If the guest does not idle because it is busy, the flow looks like this
instead:
1. KVM runs the VCPU
2. The guest programs the time to fire in T+100
4. At T+100 the timer fires and a physical IRQ causes the VM to exit
(note that this initially only traps to EL2 and does not run the host ISR
until KVM has returned to the host).
5. With interrupts still disabled on the CPU coming back from the guest, KVM
stores the virtual timer state to memory and disables the virtual hw timer.
6. KVM looks at the timer state (in memory) and injects a forwarded physical
interrupt because it concludes the timer has expired.

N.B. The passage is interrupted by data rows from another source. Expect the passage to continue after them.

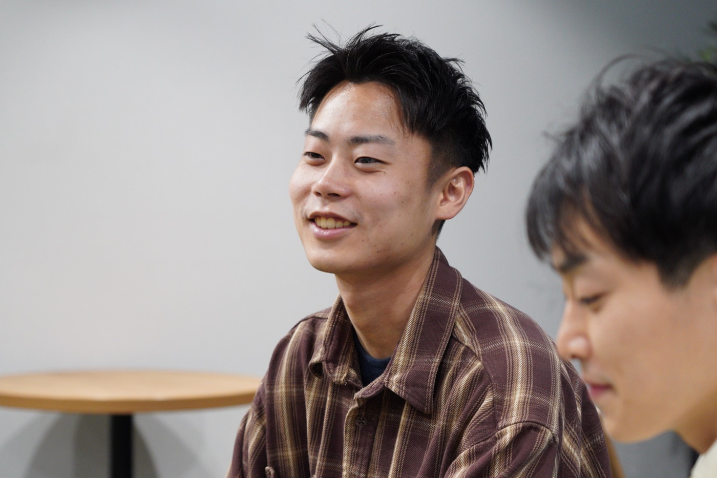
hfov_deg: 17.8
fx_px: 2290
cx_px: 358
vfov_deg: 11.9
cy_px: 239
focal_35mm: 115
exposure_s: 1/160
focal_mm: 77
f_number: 4
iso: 2000
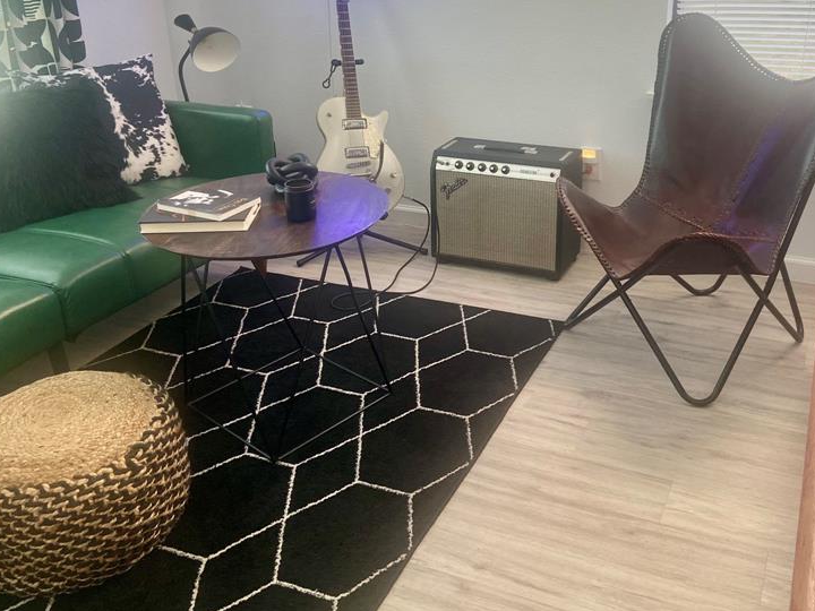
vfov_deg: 38.2
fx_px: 871
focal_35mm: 37
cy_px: 198
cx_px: 478
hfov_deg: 49.9
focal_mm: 4.25
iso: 125
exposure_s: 1/121
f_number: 1.8
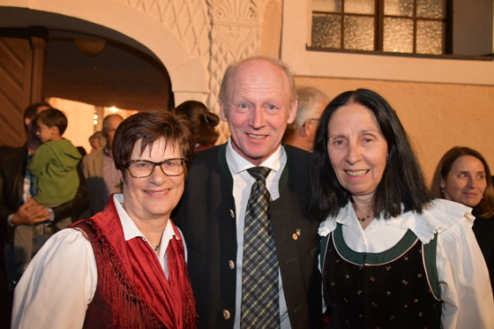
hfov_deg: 57.2
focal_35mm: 33
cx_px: 247
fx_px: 453
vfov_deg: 39.9
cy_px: 164
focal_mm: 22
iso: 5000
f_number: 4
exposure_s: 1/60
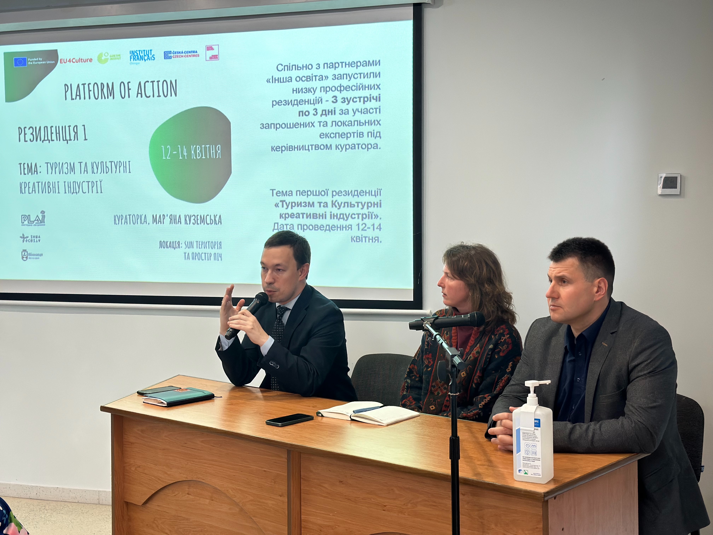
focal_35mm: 48
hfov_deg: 39.7
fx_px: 989
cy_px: 268
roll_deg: +0.3
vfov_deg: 30.3
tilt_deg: -3.1
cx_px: 356
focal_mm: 6.86
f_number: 1.78
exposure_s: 1/100
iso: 100
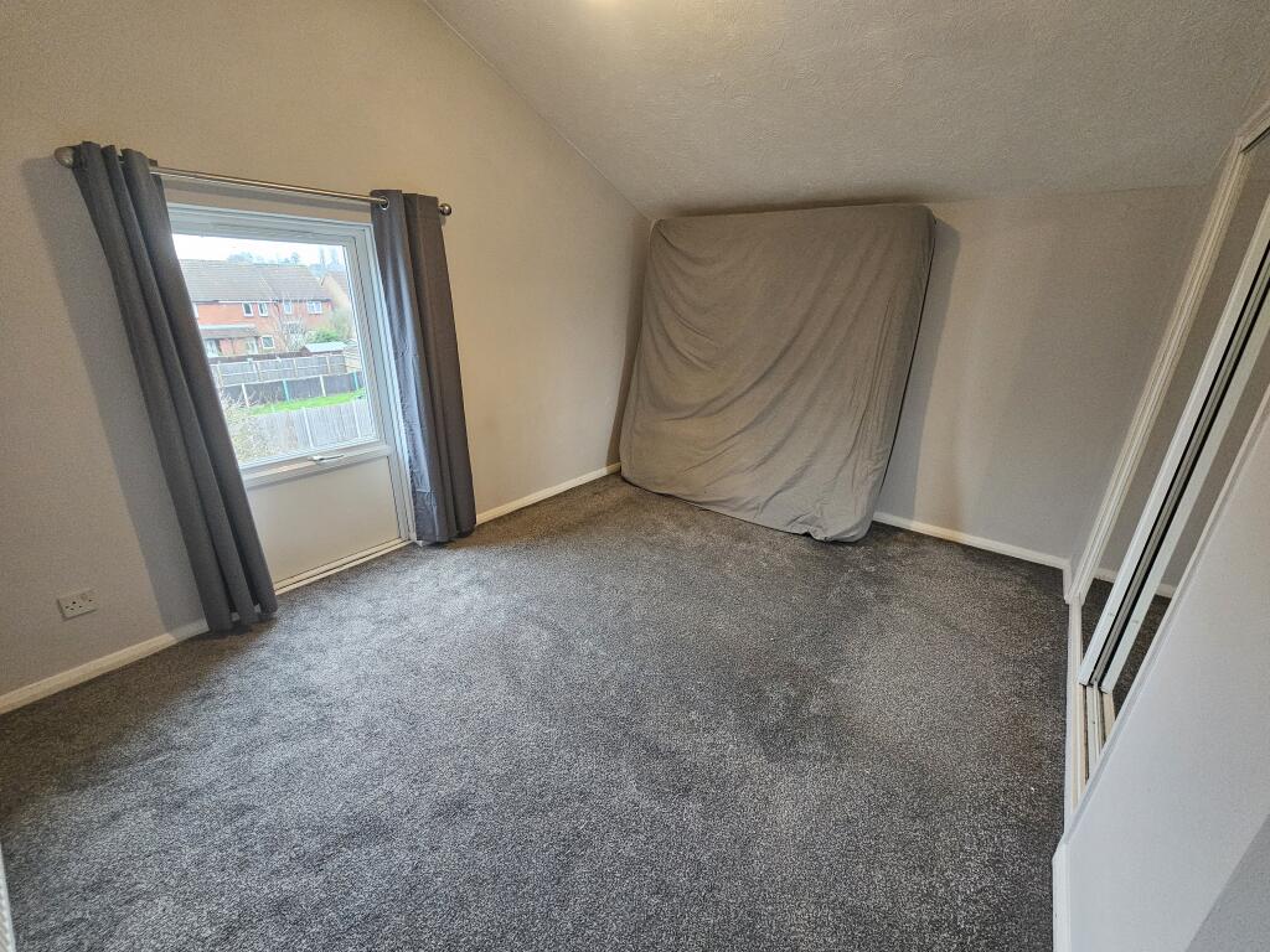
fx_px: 477
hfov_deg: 106.2
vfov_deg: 89.9
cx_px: 635
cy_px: 476
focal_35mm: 13
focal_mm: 2.2
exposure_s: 1/33
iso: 640
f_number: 2.2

7. KVM marks the timer interrupt as active on the physical distributor
7. KVM enables the timer, enables interrupts, and runs the VCPU
Notice that again the forwarded physical interrupt is injected to the
guest without having actually been handled on the host. In this case it
is because the physical interrupt is never actually seen by the host because the
timer is disabled upon guest return, and the virtual forwarded interrupt is
injected on the KVM guest entry path.